According to “Don’t Bet on Fieger Fallout” in The Detroit Free Press,
[c]ampaign finance experts contacted by the Free Press last week were unanimous in their view about what Fieger’s acquittal means for the future of campaign finance law enforcement: next to nothing.
Fieger’s two-pronged trial defense — that federal law does not specifically bar reimbursement and, even if it does, he did not intend to break the law — was a high-wire act that might not work for others.
Using other people as so-called straw donors to funnel campaign cash to a political candidate, as Fieger and his law partner Vernon (Ven) Johnson did for Democratic presidential candidate John Edwards in 2004, is still against the law, the experts said.
“If anybody came to me and told me they were going to use straw donors because, ‘Well, Fieger did it and he didn’t go to prison,’ I would say, ‘You’re not Geoffrey Fieger,’ ” said Larry Noble, a Washington lawyer and former general counsel to the Federal Election Commission.

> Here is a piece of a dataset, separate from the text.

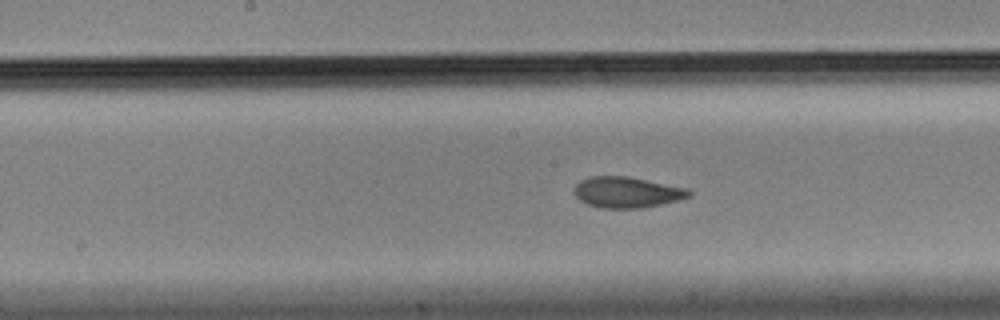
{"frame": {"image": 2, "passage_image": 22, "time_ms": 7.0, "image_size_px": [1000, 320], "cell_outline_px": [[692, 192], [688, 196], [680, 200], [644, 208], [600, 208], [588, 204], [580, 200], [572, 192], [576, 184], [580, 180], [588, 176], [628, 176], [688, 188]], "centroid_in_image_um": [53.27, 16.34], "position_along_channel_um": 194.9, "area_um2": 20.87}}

Fieger’s acquittal can be explained in various ways, the experts said. Jurors may have been confused by a complicated law aimed at thwarting behavior they hadn’t known was illegal to begin with.
They may have accepted the theory propounded by Fieger and his defense team that the government engaged in overkill when 80 FBI agents raided his office and simultaneously swept out across metro Detroit to conduct interviews with the people he’d reimbursed for making donations to Edwards.